Дата публикации:  5 Октября 2001

получить по E-mail получить по E-mail
версия для печати версия для печати

Гертруда Стайн (1874-1946) незаслуженно долго пребывала в тени других великих писателей-модернистов: Пруста, Кафки и Джойса. Такое положение американской писательницы, положение "теневого классика", по-своему логично. Пруст, Кафка и Джойс, при всей своей "нечитабельности", легче поддаются ассимиляции, включению в теоретический, общекультурный контекст. Полисемия Джойса, например, буквально взывает к бесконечной интерпретации, это гипертекст, Вавилонская библиотека, заманивающая в свое лоно любителей лингвистических шарад и головоломок; для писателей же Джойс - неисчерпаемый кладезь всевозможных литературных стилей, приемов, форм. О Прусте тоже написаны горы, в основном это работы философского (память, время, телесность, самопознание), психоаналитического (сексуальность, любовь, ревность) и семиотического (знаковая природа всего вышеперечисленного) характера. С Кафкой несколько сложнее, его странно "нейтральное" письмо в гораздо большей степени сопротивляется тематическому, "содержательному" анализу; тем не менее, его произведения также не избежали участи культовых, став полем приложения и конкуренции многочисленных толкований: от биографического и теологического до постструктуралистского.
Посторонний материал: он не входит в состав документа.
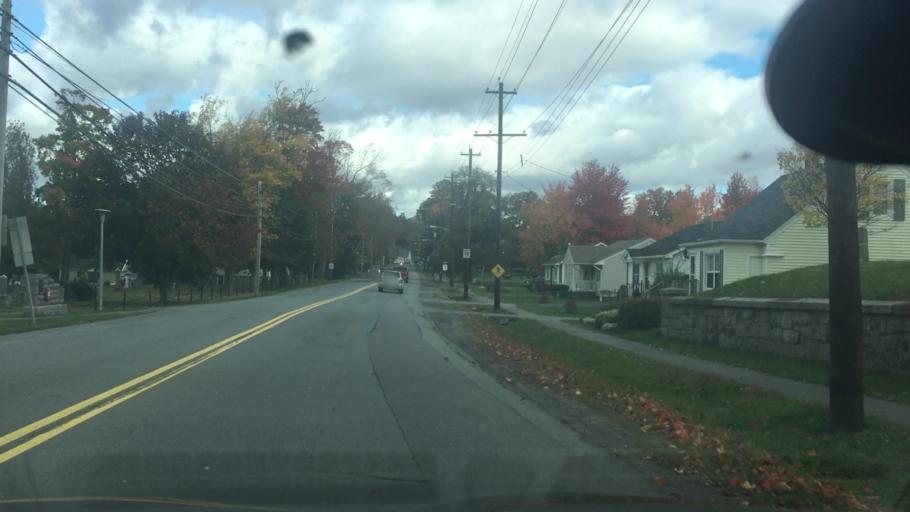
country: CA
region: Nova Scotia
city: Windsor
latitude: 44.9811
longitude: -64.1299
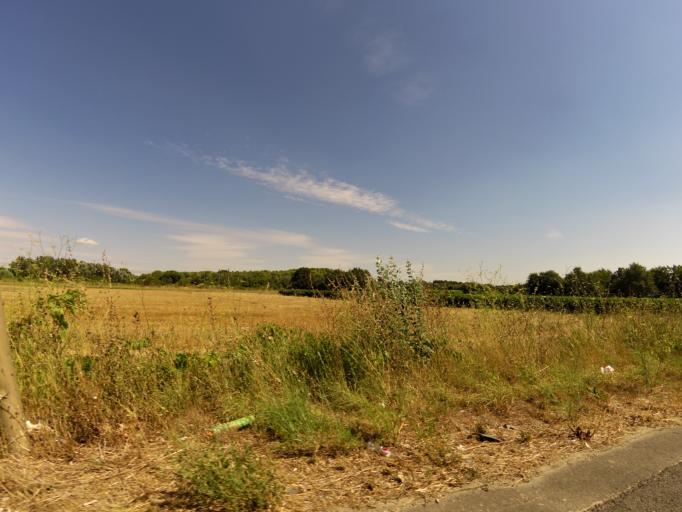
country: FR
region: Languedoc-Roussillon
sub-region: Departement de l'Herault
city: Valergues
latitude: 43.6746
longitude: 4.0696
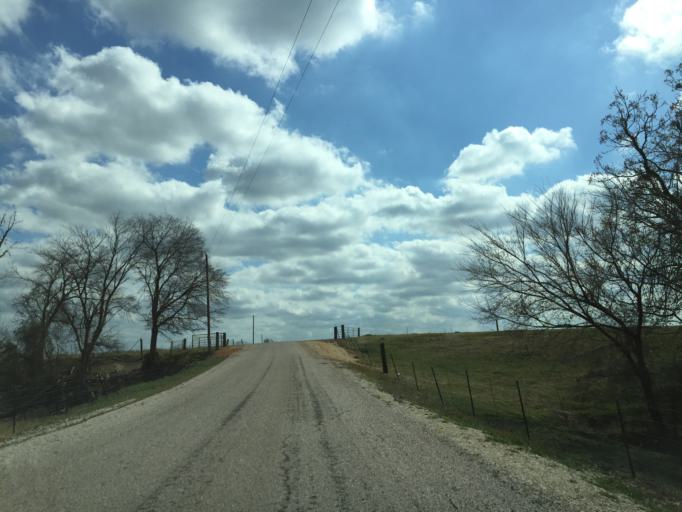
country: US
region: Texas
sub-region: Williamson County
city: Granger
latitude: 30.7093
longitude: -97.4723
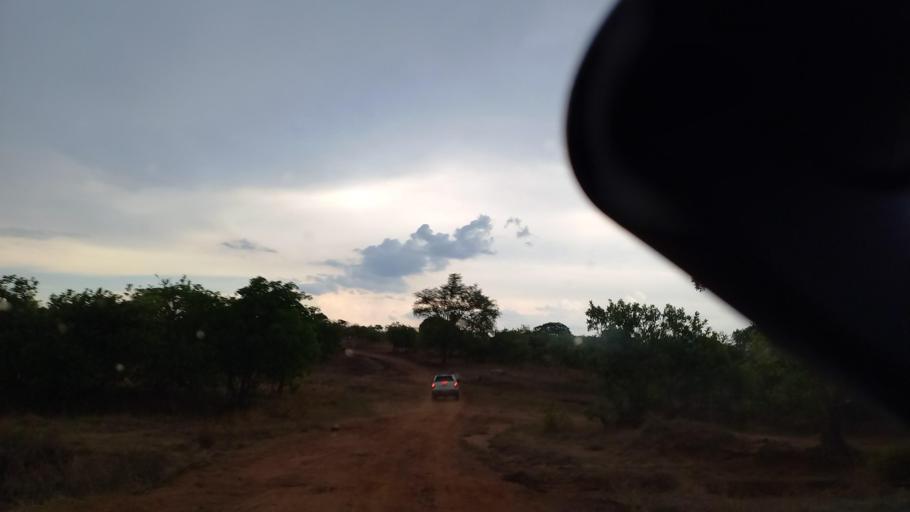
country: ZM
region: Lusaka
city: Kafue
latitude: -15.9863
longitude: 28.2654
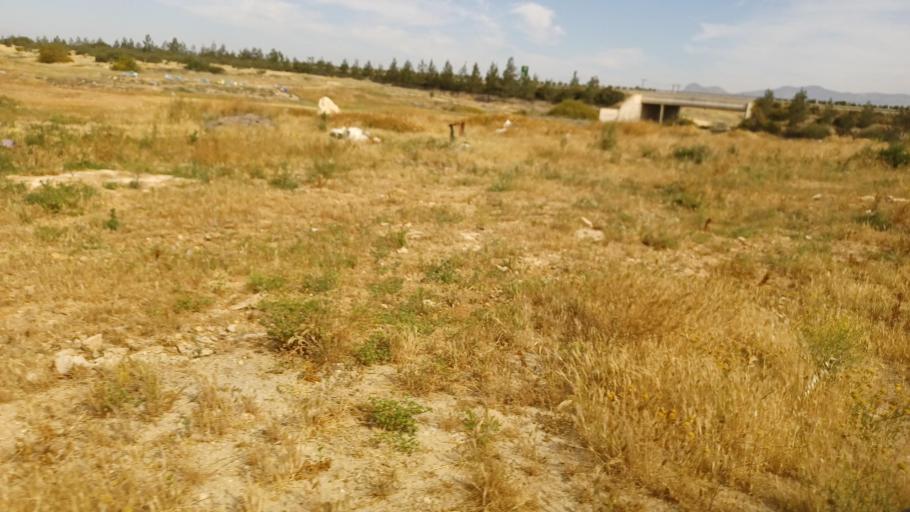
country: CY
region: Lefkosia
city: Kokkinotrimithia
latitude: 35.1596
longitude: 33.1751
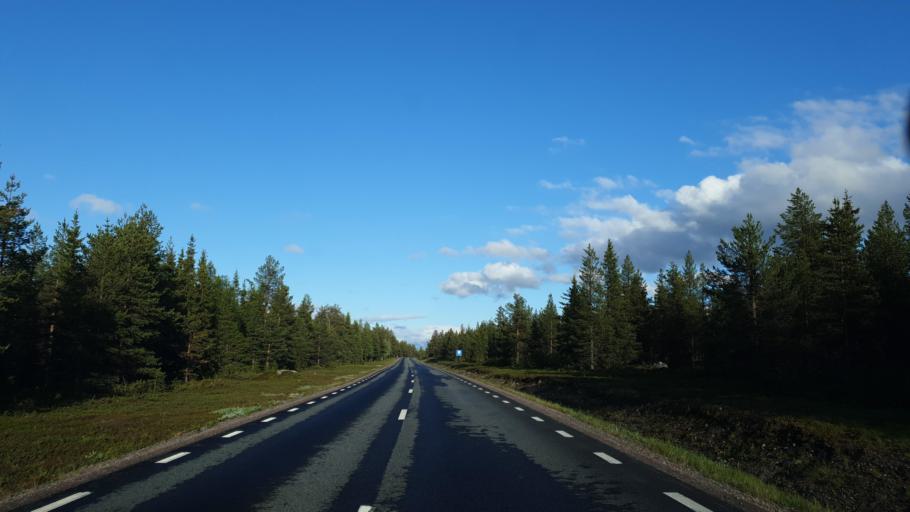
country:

Творчество Стайн, в высшей степени оригинальное, не может похвастаться столь же пристальным - и пристрастным - к себе вниманием (стоит напомнить, что к Прусту, Кафке и Джойсу обращались лучшие умы XX века, среди которых Беньямин, Адорно, Бланшо, Деррида, Делез). Ее опыт - по-своему не менее радикальный - противится созданию на его базе "сильных" концепций, вообще концептуализации в рамках тех или иных подходов; из него не извлечь ни экзистенциальной, ни теологической, ни остросоциальной, ни психоаналитической, ни какой бы то ни было иной общезначимой культурной проблематики, традиционно привлекающей мыслителей. О нем трудно поведать что-нибудь глубокомысленное, теоретически размашистое, прежде всего в силу специфической бедности, "уплощенности" письма. Смыслы в ее текстах редуцированы, сюжеты в привычном понимании отсутствуют, герои сводятся к эффекту поверхности, лексический состав предельно упрощен и однообразен, эмоциональность приглушена вплоть до полной подчас неразличимости. Нет захватывающих историй, нет философской "глубины", откровений, нет пронзительной исповедальности, а главное - никакой иносказательности. В них нечего дешифровывать. Все происходит в плоскости языка, синтаксиса "как такового".
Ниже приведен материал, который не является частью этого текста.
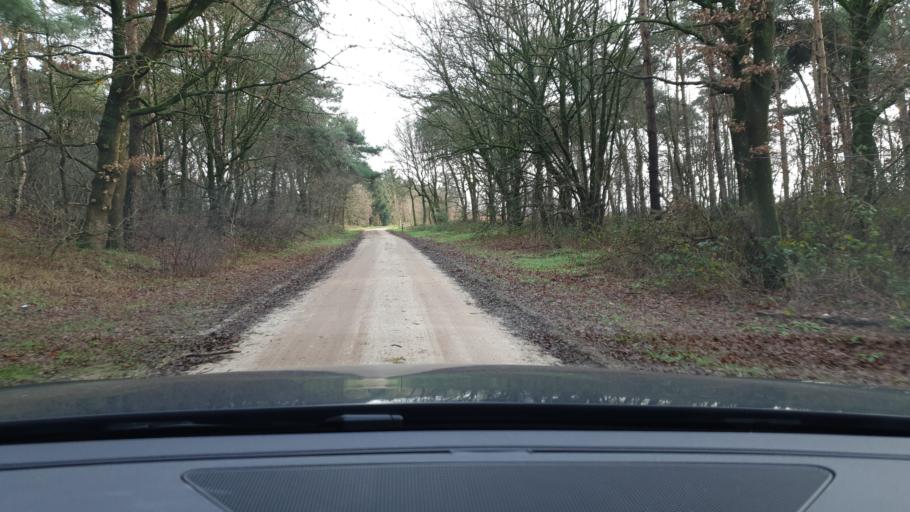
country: NL
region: Limburg
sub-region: Gemeente Peel en Maas
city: Maasbree
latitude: 51.4359
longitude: 6.0708
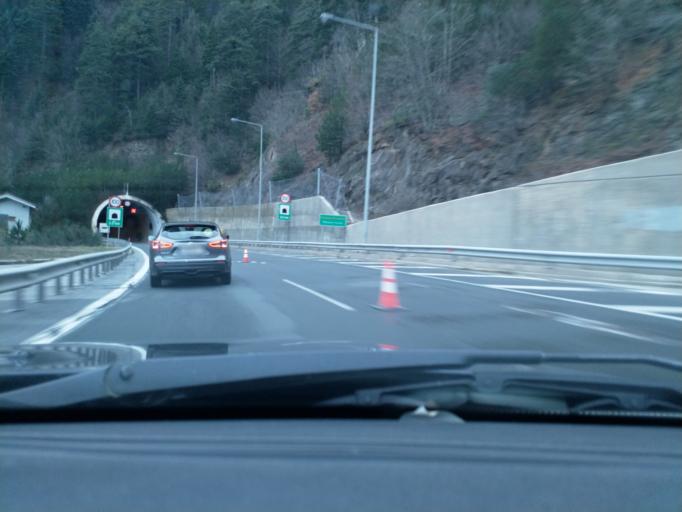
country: GR
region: Epirus
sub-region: Nomos Ioanninon
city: Metsovo
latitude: 39.7736
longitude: 21.2468
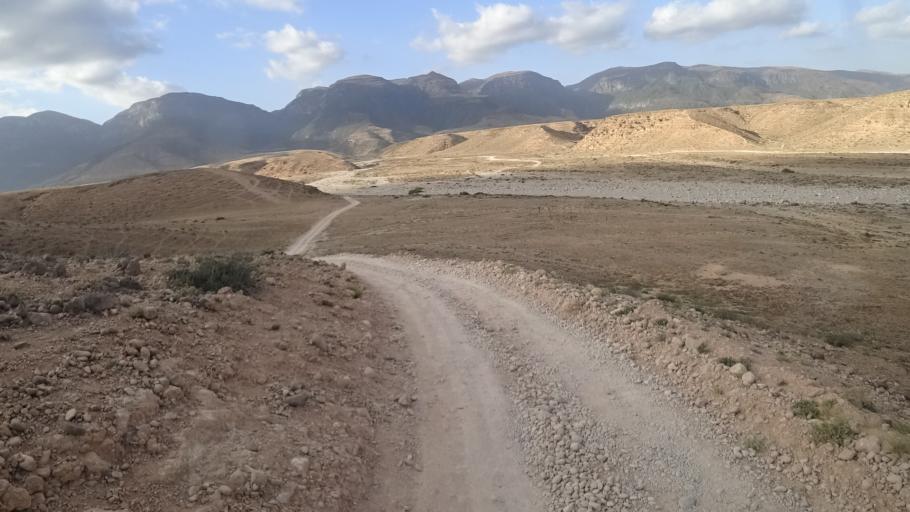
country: OM
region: Zufar
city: Salalah
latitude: 16.9745
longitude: 53.8532
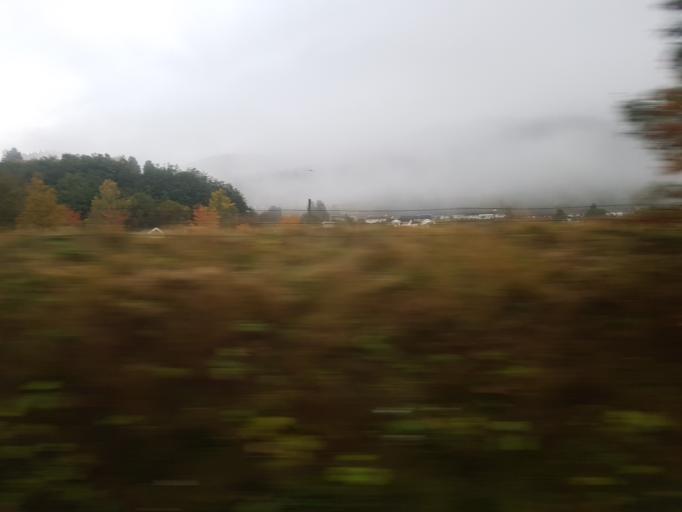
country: NO
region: Sor-Trondelag
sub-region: Melhus
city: Melhus
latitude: 63.2678
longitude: 10.2896
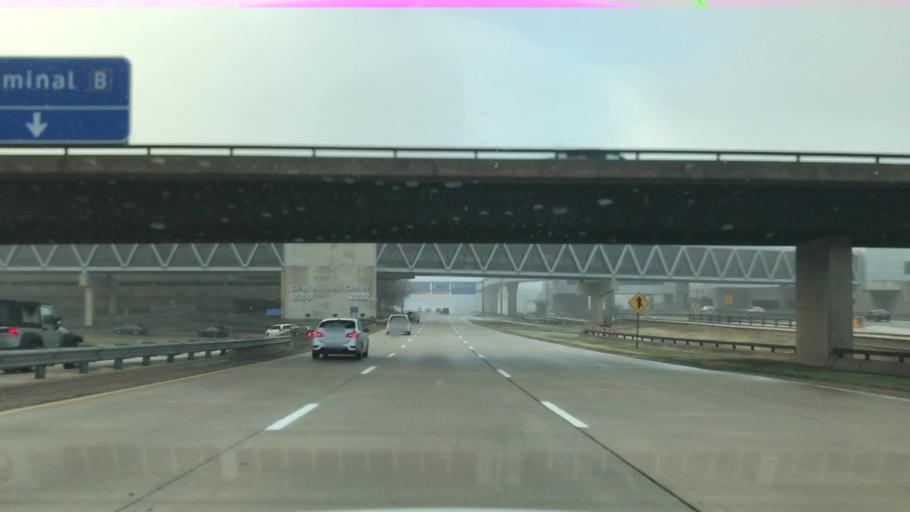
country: US
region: Texas
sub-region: Tarrant County
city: Grapevine
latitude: 32.9038
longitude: -97.0410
Подобную же редукцию осуществил в живописи Сезанн. Потрясенный от встречи с его картинами Рильке писал, что у Сезанна синева, ведущая свое происхождение от помпейских фресок, "окончательно потеряла всякое иносказательное значение". Революционный, необратимый момент. (О важности Сезанна для становления взглядов Стайн на искусство Елена Петровская замечательно написала в своей книге "Часть света", предпослав переводу лекции последней "Что такое шедевры и почему их так мало" подробную вступительную статью.) В отличие от классической живописи, изображение перестает быть "неопровержимым и данным", оно возникает из самих красок и планов как результат отношений (композиции), в том числе и тех, в которые зритель вступает с картиной. Стайн признавалась, что именно Сезанн научил ее "композиции". Важно также отметить, что в пределе цвет у Сезанна перестает служить линии, сюжету или картине в целом; цветовые массы, игра их интенсивностей, стыков и контрастов - вот что становится предметом живописи. Точно так же у Стайн "предметом" ее беспредметной, нефигуративной прозы становятся "чистые" взаимоотношения: частей речи, модальностей высказывания, ритмически организованных серий.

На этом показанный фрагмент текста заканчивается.